WORK TO BE COMPLETED: How many lines of the records below contain the word "across"? Reply with the number alone.
==== INFORMATION PROVIDED
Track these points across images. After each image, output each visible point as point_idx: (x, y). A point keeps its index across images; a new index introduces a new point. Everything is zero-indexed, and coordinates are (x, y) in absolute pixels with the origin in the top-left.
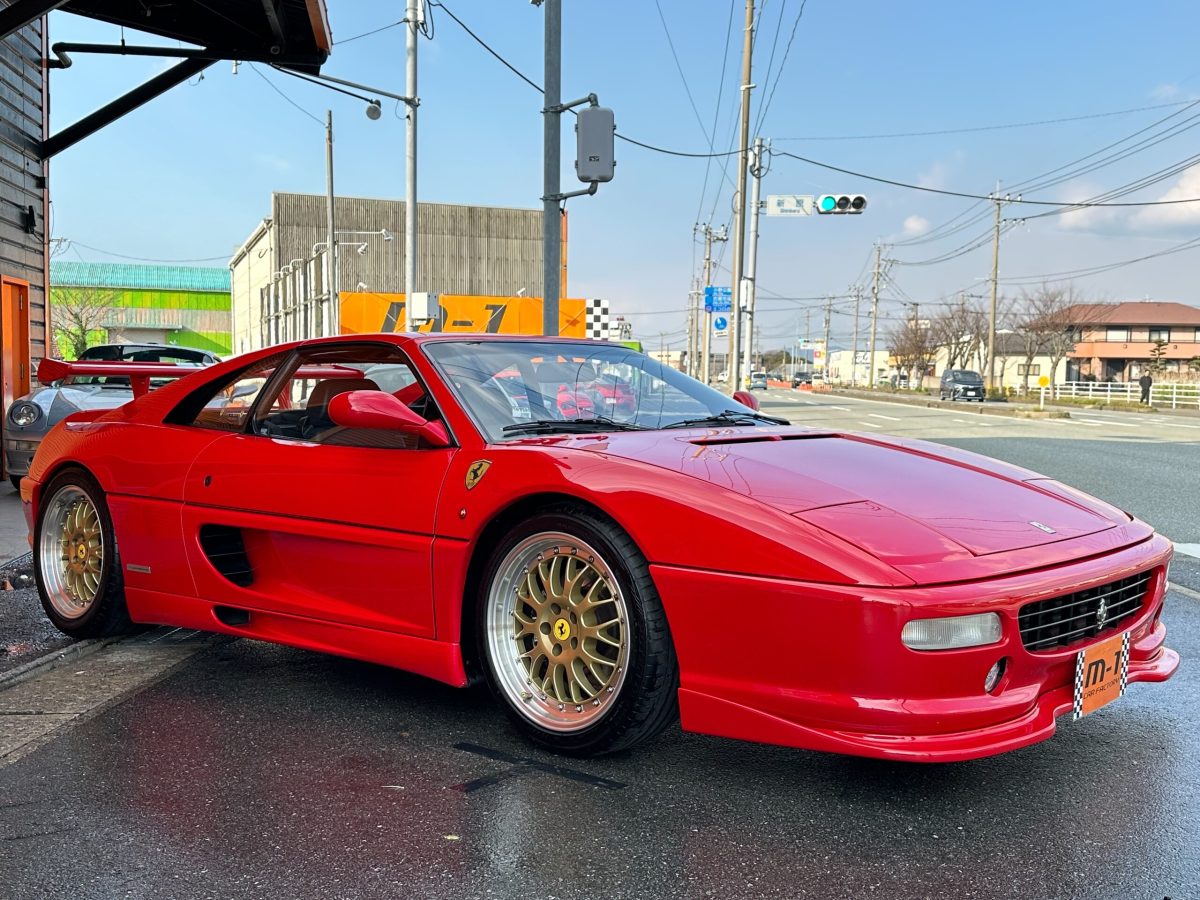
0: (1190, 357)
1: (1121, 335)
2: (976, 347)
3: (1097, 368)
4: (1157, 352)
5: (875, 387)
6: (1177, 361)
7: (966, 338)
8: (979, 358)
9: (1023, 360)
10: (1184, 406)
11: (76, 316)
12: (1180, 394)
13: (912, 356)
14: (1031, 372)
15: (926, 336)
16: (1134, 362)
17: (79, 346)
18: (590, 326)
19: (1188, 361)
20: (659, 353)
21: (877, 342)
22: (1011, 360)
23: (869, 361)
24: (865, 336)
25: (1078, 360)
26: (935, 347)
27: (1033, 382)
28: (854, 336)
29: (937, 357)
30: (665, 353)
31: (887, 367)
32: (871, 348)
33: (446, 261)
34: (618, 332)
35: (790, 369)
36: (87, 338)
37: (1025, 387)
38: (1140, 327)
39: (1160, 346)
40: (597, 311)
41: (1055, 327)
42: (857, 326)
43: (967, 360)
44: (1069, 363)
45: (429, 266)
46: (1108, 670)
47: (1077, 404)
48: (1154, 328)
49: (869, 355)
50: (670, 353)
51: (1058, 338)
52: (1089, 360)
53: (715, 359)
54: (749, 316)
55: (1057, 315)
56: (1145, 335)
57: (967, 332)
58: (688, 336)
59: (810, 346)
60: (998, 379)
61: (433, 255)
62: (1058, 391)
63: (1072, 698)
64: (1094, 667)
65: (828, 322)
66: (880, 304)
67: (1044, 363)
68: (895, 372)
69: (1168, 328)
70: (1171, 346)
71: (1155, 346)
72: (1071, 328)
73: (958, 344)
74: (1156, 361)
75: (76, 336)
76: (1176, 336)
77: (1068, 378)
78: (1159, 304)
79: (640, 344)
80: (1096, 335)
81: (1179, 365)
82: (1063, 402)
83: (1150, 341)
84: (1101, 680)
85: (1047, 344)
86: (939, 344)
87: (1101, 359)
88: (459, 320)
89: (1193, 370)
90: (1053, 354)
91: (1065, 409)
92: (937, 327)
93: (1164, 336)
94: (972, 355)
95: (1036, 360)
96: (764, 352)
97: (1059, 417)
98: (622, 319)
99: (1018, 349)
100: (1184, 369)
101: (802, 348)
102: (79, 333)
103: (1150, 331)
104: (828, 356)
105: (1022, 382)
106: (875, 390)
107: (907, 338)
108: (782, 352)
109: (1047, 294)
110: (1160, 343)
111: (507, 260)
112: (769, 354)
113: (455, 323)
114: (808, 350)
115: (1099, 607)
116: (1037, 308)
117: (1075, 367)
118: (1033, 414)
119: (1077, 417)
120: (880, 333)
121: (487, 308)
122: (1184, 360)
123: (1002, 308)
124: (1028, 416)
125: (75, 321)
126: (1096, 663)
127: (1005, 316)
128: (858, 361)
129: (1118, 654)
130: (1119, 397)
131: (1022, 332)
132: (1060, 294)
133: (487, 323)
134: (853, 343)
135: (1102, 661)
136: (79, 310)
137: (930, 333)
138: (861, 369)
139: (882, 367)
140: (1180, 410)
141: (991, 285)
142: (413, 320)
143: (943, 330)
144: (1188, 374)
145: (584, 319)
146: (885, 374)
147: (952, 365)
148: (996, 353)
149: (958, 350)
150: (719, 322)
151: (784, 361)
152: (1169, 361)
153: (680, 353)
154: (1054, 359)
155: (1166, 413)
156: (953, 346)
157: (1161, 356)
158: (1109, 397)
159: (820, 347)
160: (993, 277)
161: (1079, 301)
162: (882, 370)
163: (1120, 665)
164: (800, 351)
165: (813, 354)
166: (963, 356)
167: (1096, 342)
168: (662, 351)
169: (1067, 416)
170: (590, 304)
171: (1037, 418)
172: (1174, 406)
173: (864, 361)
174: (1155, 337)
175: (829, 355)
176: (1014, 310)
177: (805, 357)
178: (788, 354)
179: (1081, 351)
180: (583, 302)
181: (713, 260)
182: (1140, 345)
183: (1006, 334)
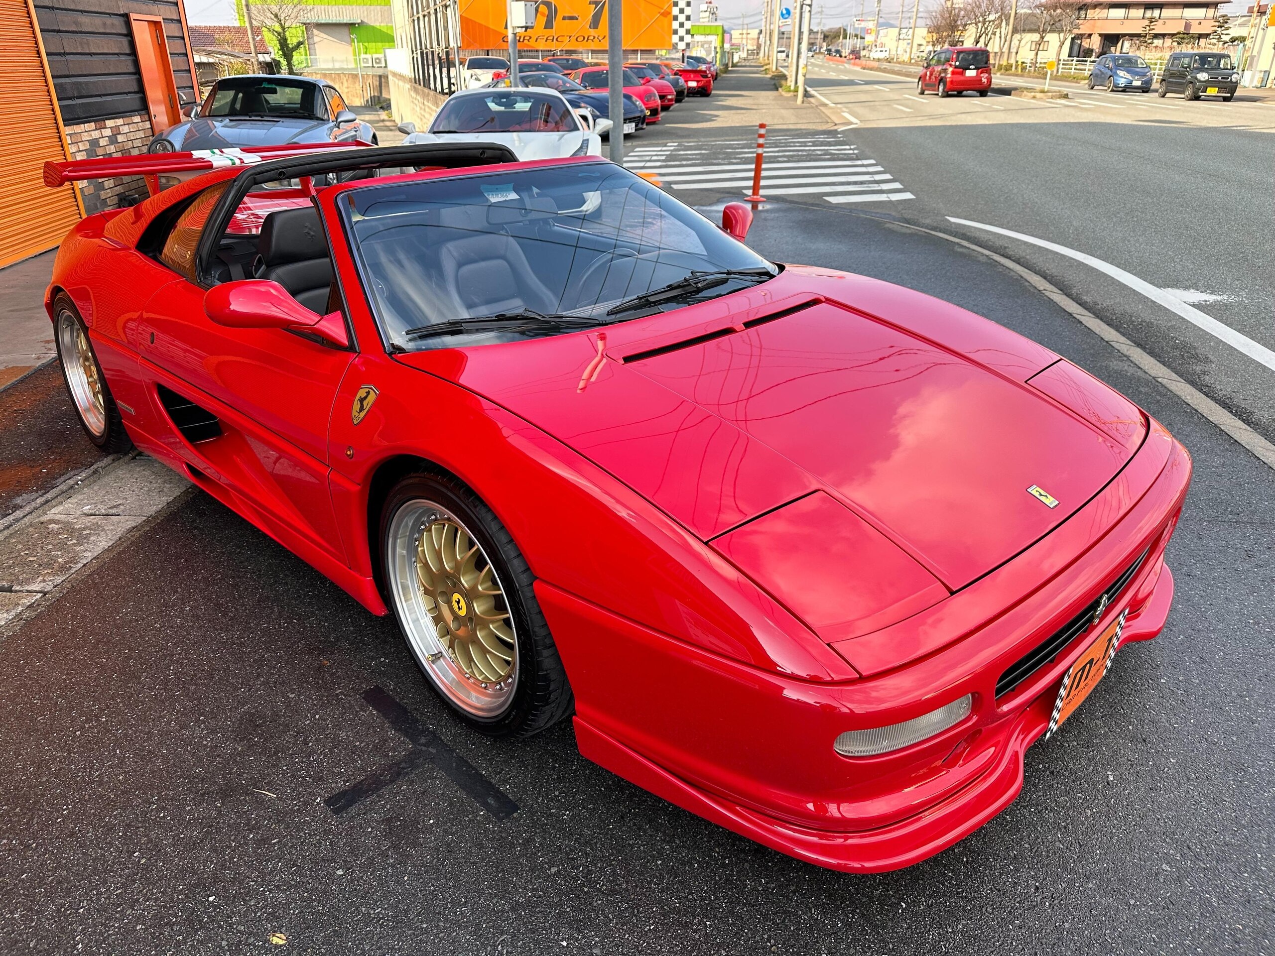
0: (1175, 32)
1: (1120, 13)
2: (999, 26)
3: (1095, 43)
4: (1148, 28)
5: (913, 61)
6: (1163, 36)
7: (992, 17)
8: (1000, 37)
9: (1036, 37)
11: (276, 16)
13: (945, 34)
14: (1041, 48)
15: (958, 16)
16: (1127, 37)
17: (282, 41)
18: (676, 18)
19: (1172, 35)
20: (740, 31)
21: (918, 20)
22: (1027, 37)
23: (910, 37)
24: (909, 15)
25: (1080, 36)
26: (966, 25)
28: (900, 15)
29: (967, 34)
30: (745, 32)
31: (924, 42)
32: (912, 25)
34: (708, 13)
35: (845, 44)
36: (287, 34)
37: (1035, 61)
38: (1137, 6)
39: (1151, 22)
40: (682, 4)
42: (903, 6)
43: (990, 39)
44: (1073, 39)
48: (1150, 6)
49: (911, 31)
50: (749, 31)
52: (1090, 35)
53: (785, 36)
54: (808, 8)
56: (1139, 13)
57: (993, 13)
58: (763, 17)
59: (863, 25)
60: (1014, 54)
62: (1061, 66)
67: (1053, 40)
68: (930, 48)
69: (1160, 6)
70: (1160, 22)
71: (1147, 22)
72: (1079, 8)
73: (984, 22)
74: (1145, 37)
75: (279, 34)
76: (1166, 13)
77: (1071, 54)
79: (723, 27)
80: (1099, 13)
81: (1164, 38)
83: (1143, 18)
85: (1058, 23)
86: (969, 22)
87: (1100, 35)
88: (567, 15)
89: (1175, 44)
90: (1060, 32)
92: (969, 8)
93: (1156, 13)
94: (994, 34)
95: (1047, 37)
96: (826, 29)
97: (1059, 98)
98: (710, 3)
99: (1034, 27)
100: (1168, 42)
101: (856, 26)
102: (280, 30)
103: (1145, 9)
104: (878, 33)
105: (1032, 57)
106: (913, 64)
107: (943, 18)
108: (840, 28)
110: (1152, 20)
112: (830, 30)
113: (564, 18)
114: (861, 28)
117: (1077, 43)
118: (1038, 95)
119: (1074, 96)
120: (920, 12)
121: (590, 4)
122: (1169, 34)
125: (275, 19)
128: (901, 37)
131: (1038, 11)
133: (590, 17)
134: (899, 21)
136: (278, 11)
137: (962, 13)
138: (903, 45)
139: (920, 43)
142: (514, 28)
143: (973, 11)
145: (670, 12)
146: (922, 48)
147: (977, 42)
148: (1015, 31)
149: (983, 30)
150: (784, 12)
151: (841, 37)
152: (1156, 36)
153: (757, 31)
154: (1062, 36)
156: (980, 25)
157: (1150, 32)
159: (871, 25)
162: (920, 45)
164: (855, 29)
165: (868, 31)
166: (987, 35)
167: (1099, 19)
168: (743, 29)
169: (1065, 94)
171: (1041, 99)
173: (906, 37)
174: (1149, 14)
175: (879, 31)
177: (858, 33)
178: (845, 30)
179: (1084, 27)
182: (1134, 21)
183: (1025, 14)
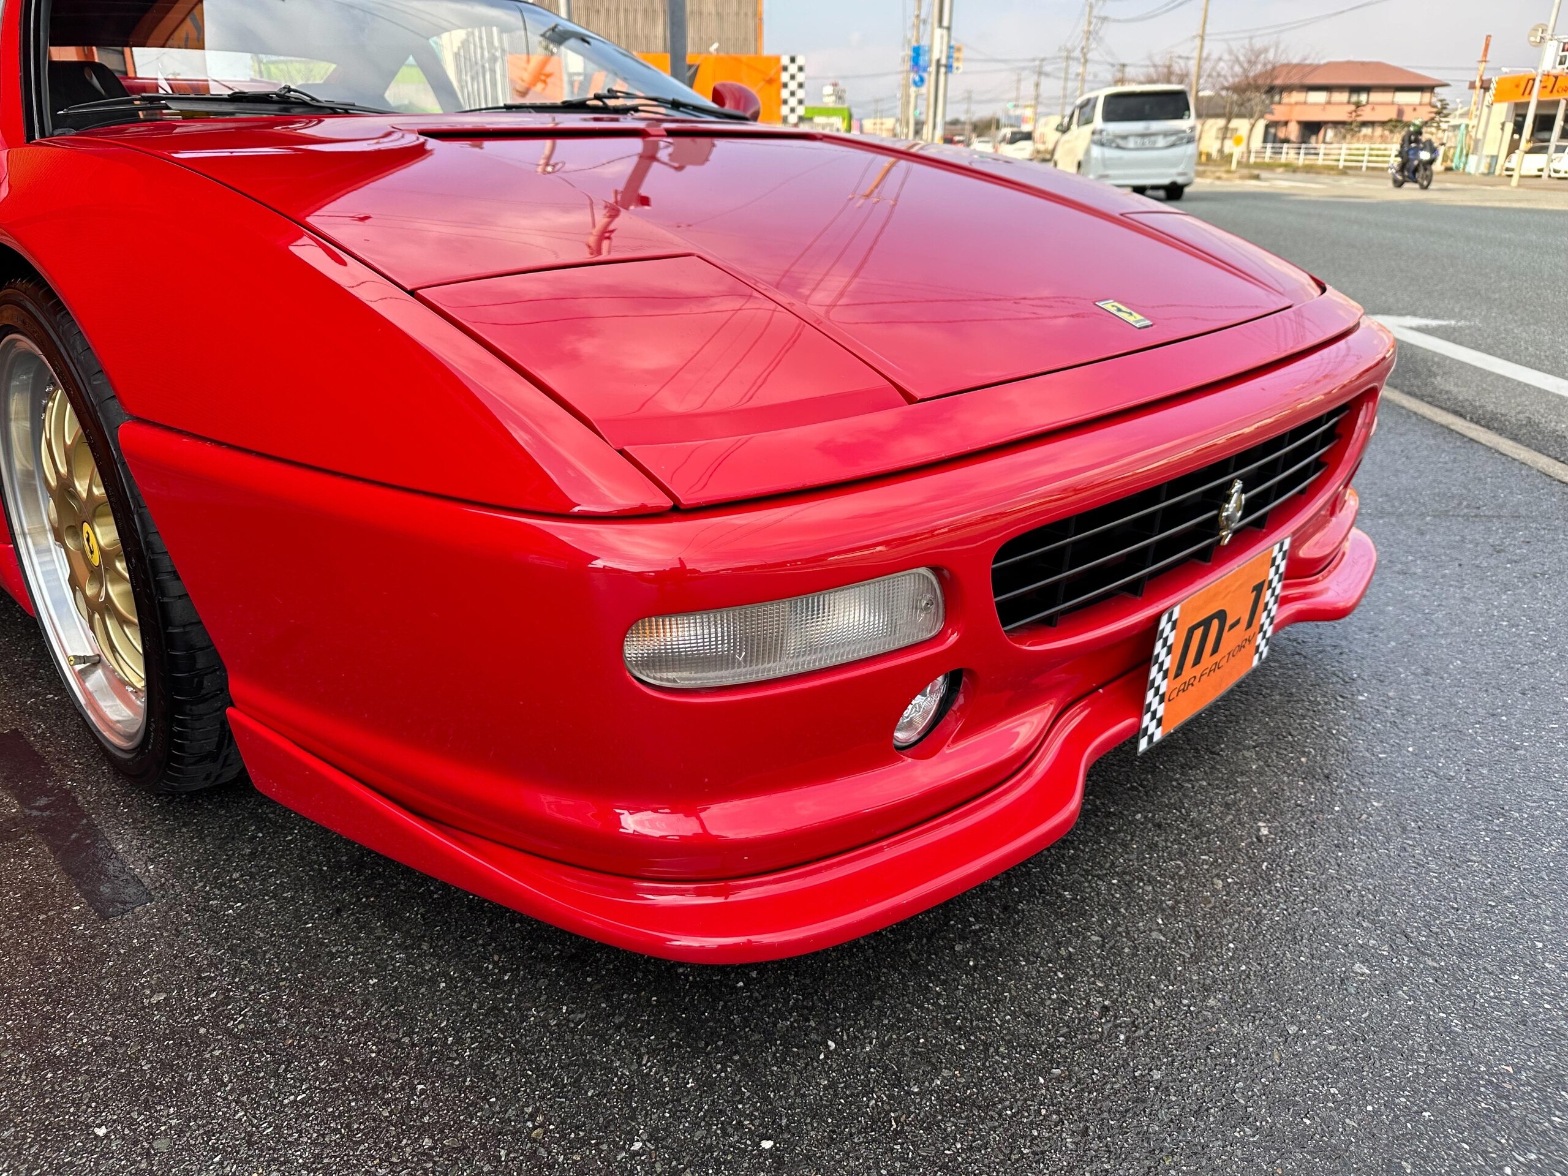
0: (1386, 119)
1: (1320, 97)
3: (1293, 131)
4: (1354, 114)
6: (1373, 123)
9: (1221, 122)
10: (1374, 169)
12: (1370, 155)
14: (1228, 136)
16: (1330, 125)
18: (785, 85)
19: (1383, 123)
22: (1211, 122)
25: (1276, 123)
27: (1229, 146)
28: (1062, 100)
30: (878, 120)
33: (639, 17)
34: (833, 97)
37: (1221, 151)
38: (1340, 88)
39: (1358, 107)
40: (793, 68)
41: (1257, 88)
42: (1065, 89)
44: (1267, 127)
45: (622, 23)
46: (1232, 626)
47: (1270, 167)
48: (1355, 89)
50: (884, 120)
51: (1258, 98)
52: (1286, 123)
54: (943, 70)
55: (1260, 75)
56: (1344, 97)
59: (1019, 112)
61: (626, 10)
62: (1253, 155)
63: (1140, 708)
64: (1198, 633)
65: (1037, 85)
66: (1089, 65)
67: (1241, 125)
69: (1367, 89)
70: (1369, 108)
71: (1353, 107)
72: (1271, 90)
74: (1351, 124)
76: (1375, 97)
77: (1265, 141)
78: (1363, 64)
80: (1296, 97)
81: (1374, 127)
82: (1257, 166)
83: (1349, 102)
84: (1215, 651)
85: (1247, 105)
87: (1300, 123)
89: (1387, 132)
90: (1251, 116)
91: (1256, 172)
93: (1363, 97)
95: (1235, 123)
97: (1249, 178)
99: (1219, 111)
100: (1379, 131)
103: (1350, 92)
104: (1036, 122)
105: (1219, 147)
109: (1252, 50)
110: (1358, 105)
111: (701, 13)
112: (981, 121)
114: (1016, 116)
115: (1227, 499)
116: (1242, 66)
117: (1272, 130)
118: (1224, 176)
119: (1266, 180)
122: (1379, 122)
123: (1207, 66)
124: (1219, 178)
126: (1206, 623)
127: (1209, 76)
129: (1259, 589)
130: (1311, 160)
131: (1224, 93)
132: (1266, 50)
134: (1059, 108)
135: (1221, 615)
140: (1370, 173)
141: (1198, 42)
144: (1382, 136)
145: (779, 78)
151: (993, 127)
152: (1364, 124)
153: (894, 120)
154: (1252, 121)
155: (1355, 176)
157: (1357, 119)
158: (1302, 160)
159: (1028, 112)
160: (1200, 32)
161: (1283, 60)
163: (1261, 606)
164: (1009, 117)
165: (1022, 119)
167: (1297, 103)
169: (1257, 177)
170: (785, 61)
171: (1228, 179)
172: (1364, 169)
174: (1354, 98)
176: (1218, 68)
177: (1013, 122)
178: (997, 120)
179: (1279, 113)
180: (778, 59)
181: (923, 16)
182: (1338, 107)
183: (1207, 96)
========
ANSWER BOX: 1